Page:Say - Œuvres diverses.djvu/262

La bibliothèque libre.
Le texte de cette page a été corrigé et est conforme au fac-similé.

Parmi beaucoup d’objets d’utilité publique, on s’occupe vivement des canaux de navigation. Mais tout le monde sait-il bien en quoi et jusqu’à quel degré ils sont favorables à la richesse nationale ? Je voudrais pouvoir conduire avec moi les personnes qui pourraient concevoir quelques doutes sur ce point, jusques dans les gorges des montagnes du Jura, en Auvergne ou dans les Pyrénées ; je leur montrerais des arbres de cent pieds de haut, qui ne valent pas cent sous ; que dis-je ? qui n’ont aucune valeur, puisque leurs propriétaires les laissent périr sur place. Je leur montrerais ensuite ces mêmes arbres, ou les planches qui en proviendraient, conduits par des transports faciles sur les quais d’une grande ville, acquérant dès lors une valeur, et fournissant de nouveaux produits aux besoins de l’industrie et de la consommation.
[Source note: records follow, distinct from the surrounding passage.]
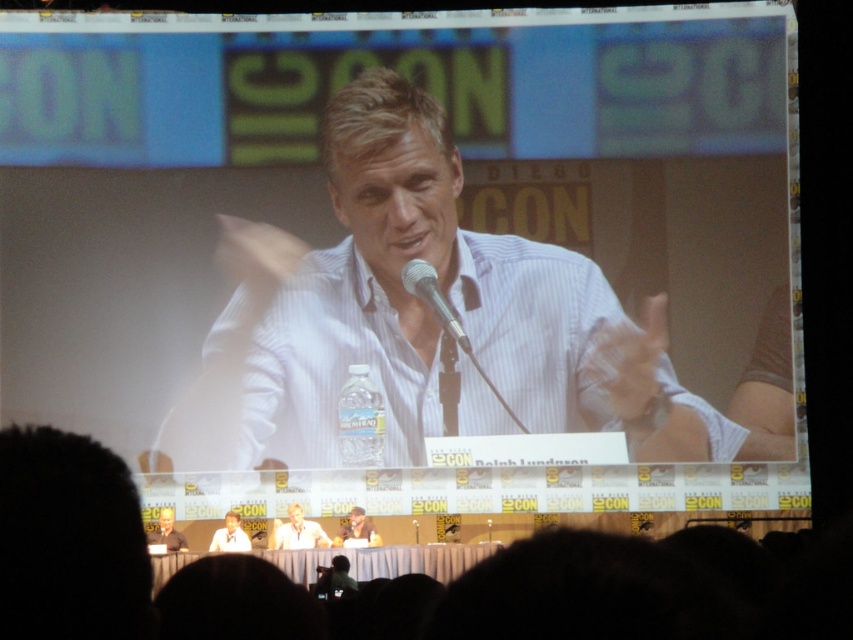
Question: Can you confirm if light blue striped shirt at center is wider than smooth brown leather jacket at center?

Choices:
 (A) no
 (B) yes

Answer: (A)

Question: Among these points, which one is nearest to the camera?

Choices:
 (A) (450, 312)
 (B) (355, 349)

Answer: (A)

Question: Can you confirm if silver metallic microphone at center is thinner than smooth brown leather jacket at center?

Choices:
 (A) no
 (B) yes

Answer: (B)

Question: Does light brown wood table at lower center appear under smooth brown leather jacket at center?

Choices:
 (A) no
 (B) yes

Answer: (A)

Question: Which of these objects is positioned closest to the white striped shirt at center?

Choices:
 (A) light brown hair at lower left
 (B) light brown wood table at lower center

Answer: (B)

Question: Which object appears closest to the camera in this image?

Choices:
 (A) light brown hair at lower left
 (B) light blue striped shirt at center
 (C) white striped shirt at center

Answer: (B)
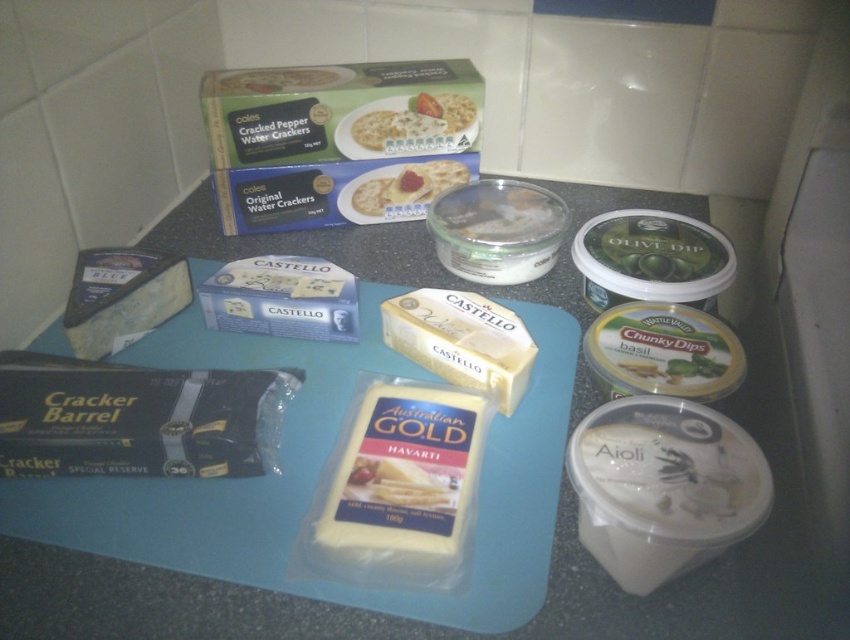
Question: Which point appears closest to the camera in this image?

Choices:
 (A) coord(157,276)
 (B) coord(338,506)
 (C) coord(429,125)
 (D) coord(88,609)

Answer: (D)

Question: Which point appears farthest from the camera in this image?

Choices:
 (A) (418, 529)
 (B) (629, 465)

Answer: (A)

Question: Does white creamy aioli at bottom right appear on the left side of blue creamy cheese at lower left?

Choices:
 (A) no
 (B) yes

Answer: (A)

Question: From the image, what is the correct spatial relationship of white creamy havarti at center in relation to matte white crackers at center?

Choices:
 (A) below
 (B) above

Answer: (A)

Question: Estimate the real-world distances between objects in this image. Which object is closer to the white creamy havarti at center?

Choices:
 (A) white cracker at upper center
 (B) blue creamy cheese at lower left
 (C) blue plastic cutting board at center
 (D) white creamy aioli at bottom right

Answer: (D)

Question: In this image, where is blue plastic cutting board at center located relative to white creamy aioli at bottom right?

Choices:
 (A) below
 (B) above

Answer: (B)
Appliquons les réflexions que fait naître cet exemple à tous les cas de production et de consommation, et nous aurons la clef de tous les avantages que procurent la mer, comme moyen de communication, les chemins praticables, et les canaux de navigation qui ne sont que des routes perfectionnées. Création de valeurs là où elles n’existaient pas ; augmentation de valeur là où elle existait ; augmentation de la quantité des produits en faveur du consommateur[1]. Dès lors toutes les parties d’un pays jouissent de tous leurs moyens de production. On peut, avec sécurité, produire des blés dans la Beauce, des vins dans la Champagne, des huîtres à Cancale, et des pâtés à Amiens. Les frais de transport de tous ces produits à Paris, n’absorbent pas la totalité de leur valeur, et Paris, de son côté, peut les payer en meubles, en châles, en livres…. Qui peut nombrer l’immensité de ses produits ?

Cependant les progrès dans l’industrie commerciale, comme dans les autres industries, consistent à obtenir les mêmes avantages à moins de frais, ou, ce qui revient exactement au même, de plus grands avantages pour les mêmes frais. Les produits en sont moins chers ; ils sont plus généralement consommés, plus activement reproduits. Or, le roulage est un moyen de communication borné et dispendieux. Il n’ap-

  1. Voyez dans mon Traité d’Économie politique (liv. 1 chap. 15) comment l’abondance des produits d’une nation, tout en faisant baisser les prix dans l’intérêt des consommateurs, ne nuit cependant pas aux intérêts du producteur. Il se fait à présent en France, cent fois plus d’étoffes de tous genres qu’il ne s’en faisait sous le règne du roi Jean ; on 1rs achète à bien meilleur marché, et il y a beaucoup plus de gains faits par les auteurs de ce genre de production. (Note de l’Auteur.)